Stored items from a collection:
○ ○ ○ ○

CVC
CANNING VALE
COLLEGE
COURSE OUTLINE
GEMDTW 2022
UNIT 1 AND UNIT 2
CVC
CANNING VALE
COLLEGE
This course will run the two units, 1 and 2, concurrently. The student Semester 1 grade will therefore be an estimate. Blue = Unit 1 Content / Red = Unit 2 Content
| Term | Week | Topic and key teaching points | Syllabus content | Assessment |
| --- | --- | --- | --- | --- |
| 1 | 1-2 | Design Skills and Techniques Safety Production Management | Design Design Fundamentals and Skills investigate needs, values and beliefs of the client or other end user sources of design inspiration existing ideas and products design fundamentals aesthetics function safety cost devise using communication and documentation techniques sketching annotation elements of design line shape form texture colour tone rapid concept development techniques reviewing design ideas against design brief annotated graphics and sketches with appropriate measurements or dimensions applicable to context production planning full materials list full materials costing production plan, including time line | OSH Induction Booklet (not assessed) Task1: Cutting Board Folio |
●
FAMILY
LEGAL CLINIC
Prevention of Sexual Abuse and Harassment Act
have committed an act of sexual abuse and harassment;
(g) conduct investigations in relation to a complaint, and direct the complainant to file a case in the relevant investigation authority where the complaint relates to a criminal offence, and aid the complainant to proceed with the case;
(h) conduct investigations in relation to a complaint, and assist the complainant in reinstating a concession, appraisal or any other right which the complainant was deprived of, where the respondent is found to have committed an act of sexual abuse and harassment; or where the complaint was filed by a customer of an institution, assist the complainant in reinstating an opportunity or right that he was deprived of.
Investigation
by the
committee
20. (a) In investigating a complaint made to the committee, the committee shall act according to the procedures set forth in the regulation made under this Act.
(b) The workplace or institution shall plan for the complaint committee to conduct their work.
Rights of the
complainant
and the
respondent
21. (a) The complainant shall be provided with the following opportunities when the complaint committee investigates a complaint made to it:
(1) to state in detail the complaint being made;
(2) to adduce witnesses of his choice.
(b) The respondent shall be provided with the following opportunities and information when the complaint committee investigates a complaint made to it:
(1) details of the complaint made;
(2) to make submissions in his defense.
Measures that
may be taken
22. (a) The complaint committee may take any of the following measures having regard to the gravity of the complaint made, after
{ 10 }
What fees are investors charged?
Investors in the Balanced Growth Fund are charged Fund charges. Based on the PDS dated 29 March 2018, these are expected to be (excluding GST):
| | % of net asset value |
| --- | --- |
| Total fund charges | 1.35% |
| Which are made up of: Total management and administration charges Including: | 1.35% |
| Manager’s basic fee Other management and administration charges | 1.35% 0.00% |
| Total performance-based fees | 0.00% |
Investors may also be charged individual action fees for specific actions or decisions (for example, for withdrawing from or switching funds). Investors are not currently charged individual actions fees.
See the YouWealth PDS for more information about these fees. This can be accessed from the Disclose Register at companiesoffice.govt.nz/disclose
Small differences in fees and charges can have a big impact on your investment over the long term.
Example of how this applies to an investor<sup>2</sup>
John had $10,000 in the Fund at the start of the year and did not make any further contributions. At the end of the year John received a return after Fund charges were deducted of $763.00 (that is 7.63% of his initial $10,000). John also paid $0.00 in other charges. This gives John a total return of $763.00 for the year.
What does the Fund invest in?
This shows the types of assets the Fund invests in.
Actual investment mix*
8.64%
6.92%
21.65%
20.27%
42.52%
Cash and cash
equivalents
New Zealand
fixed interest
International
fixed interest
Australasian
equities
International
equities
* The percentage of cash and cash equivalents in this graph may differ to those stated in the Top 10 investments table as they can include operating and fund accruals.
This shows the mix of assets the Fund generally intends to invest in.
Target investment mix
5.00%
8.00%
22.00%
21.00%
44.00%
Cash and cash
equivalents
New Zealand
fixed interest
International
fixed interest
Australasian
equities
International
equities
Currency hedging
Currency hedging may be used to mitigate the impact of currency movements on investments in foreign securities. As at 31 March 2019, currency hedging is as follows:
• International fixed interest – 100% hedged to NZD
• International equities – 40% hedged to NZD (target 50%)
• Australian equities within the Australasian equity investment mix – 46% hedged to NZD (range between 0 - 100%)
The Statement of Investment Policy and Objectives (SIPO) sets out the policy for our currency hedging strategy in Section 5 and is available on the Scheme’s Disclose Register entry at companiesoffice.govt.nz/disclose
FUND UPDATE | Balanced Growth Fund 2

○ ○ ○ ○

## EXERCISE DETAILS:
Among the lines above, count those that hold the word "investigates" and give only the count.

## WRITTEN ANSWER:
2